A collapse in demand for energy combined with continued production in countries around the world means too much oil is sloshing around, depressing its price.
Brent crude, the international standard, rose 2.13 cents to 22.50 per barrel.
On Wall Street, other companies that have been hurt by the coroanvirus pandemic also rose after offering some slight hints of hope.
Chipotle Mexican Grill, for example, said that a key sales figure plunged 16% in March on widespread stay-at-home orders. But it hit a bottom during the week of March 29, down 35%, and has since improved a bit. Declines the past week were in the high teens. Its shares rose 12.1%.
Stocks of companies that have been winners in the new stuck-at-home economy, meanwhile, are also telling investors just how much they’ve been benefiting.

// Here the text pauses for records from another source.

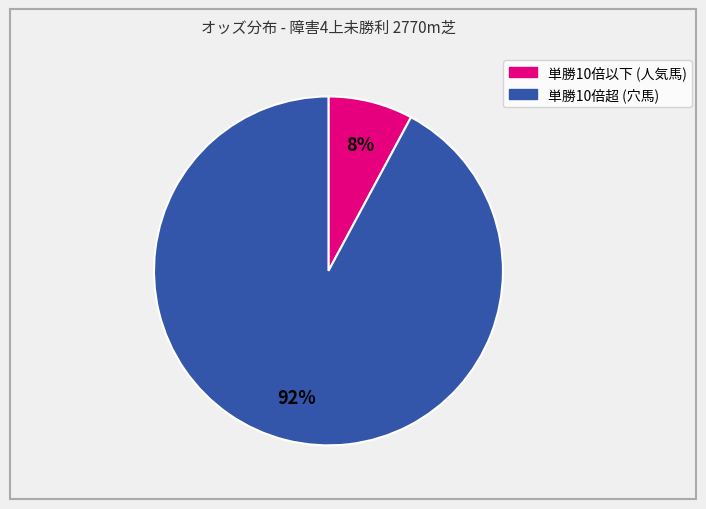

Is there a majority slice in this chart?

Yes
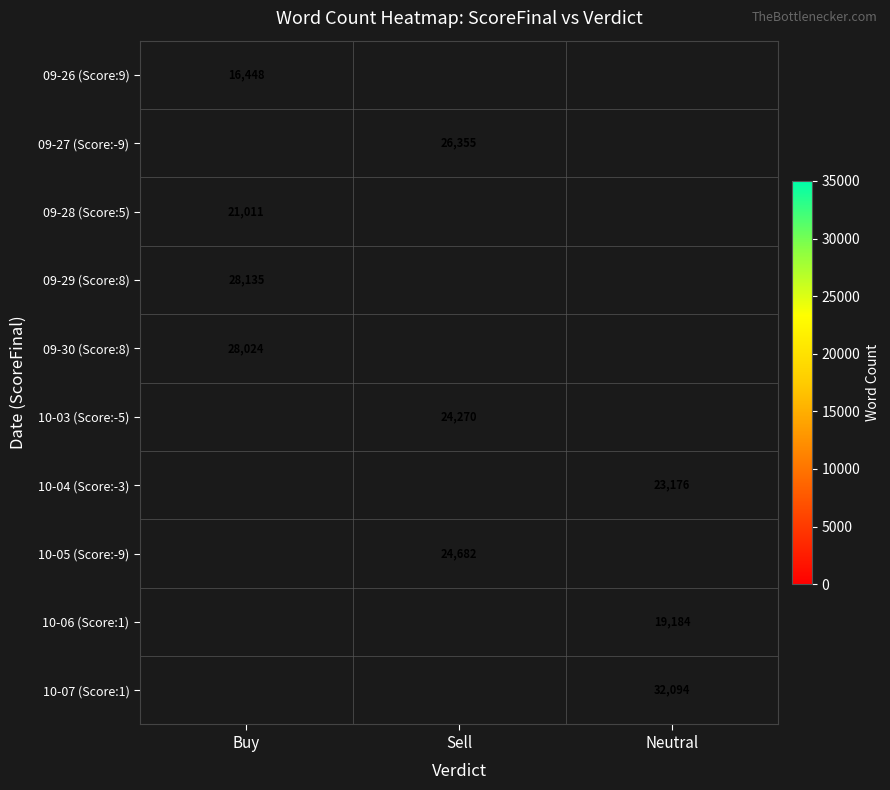

Is it true that 09-29 (Score:8) equals 10888 at Buy?

False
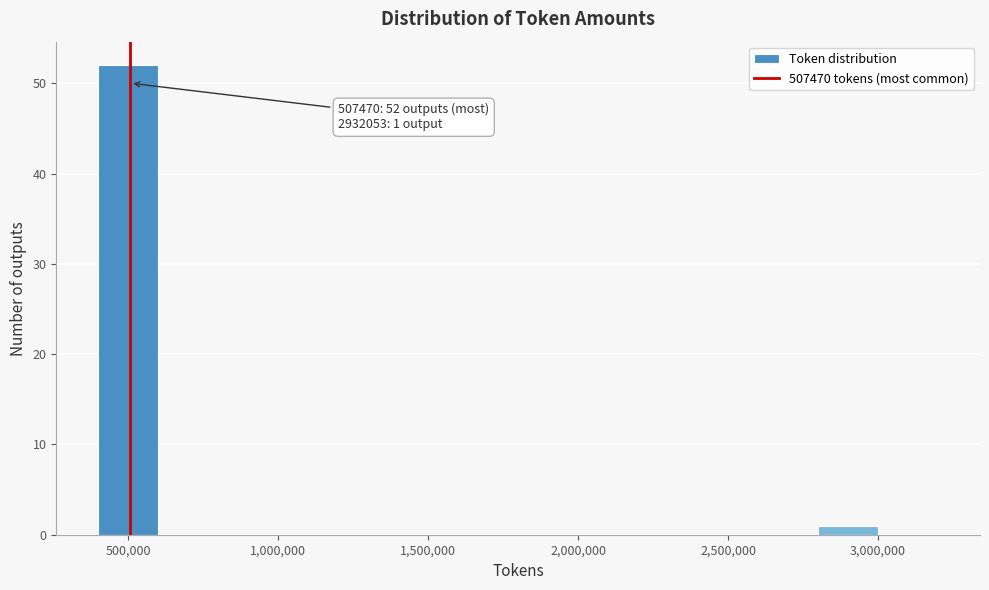

Over which range of the x-axis is the bar tallest?

400000 to 600000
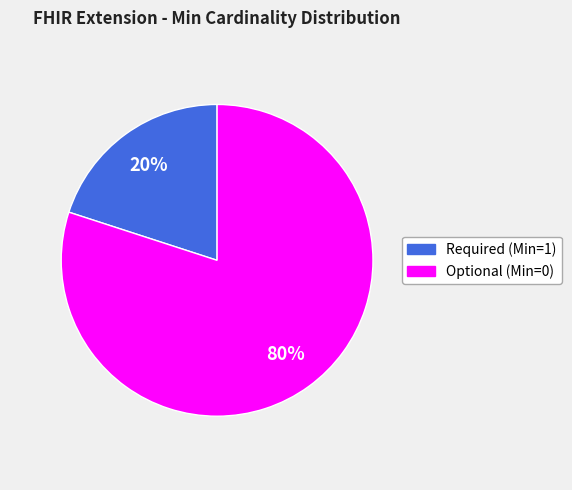

Is it true that Optional (Min=0) is 69% of the pie?

False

With people hunkered inside and craving communication, Snap said that the number of active users on Snapchat each day jumped 20% in the first three months from a year ago. Its revenue topped Wall Street’s expectations, and Snap shares jumped 36.7%.
Netflix has also been a big winner as people look to fill their time, with shares recently hitting a record. It added nearly 16 million global subscribers in the first three months of the year, but shares slipped 2.9% after its profits didn’t quite live up to Wall Street’s lofty expectations.
Toilet paper has also been hugely in demand, and the maker of Cottonelle and Scott said its sales benefited in the first three months of the year as customers stocked up on them and Kleenex tissue, among other items. Shares of Kimberly-Clark rose 2.4%.
In an increasingly common move, Kimberly-Clark also retracted its financial forecasts for 2020 given how uncertain the global economy is due to the COVID-19 outbreak.
The Senate late Tuesday approved a 483 billion proposal to deliver more loans to small businesses and aid to hospitals. The House is expected to vote on it Thursday.
The new bill would come on top of more than 2 trillion in aid that Congress has already approved.
That, plus massive support for markets from the Federal Reserve, has helped the S&P 500 rise 25% since a low in late March. The index has roughly halved its loss from its record set in February.
The dollar rose to 107.82 Japanese yen from 107.71 yen Wednesday. The euro fell to 1.0818 from 1.0822.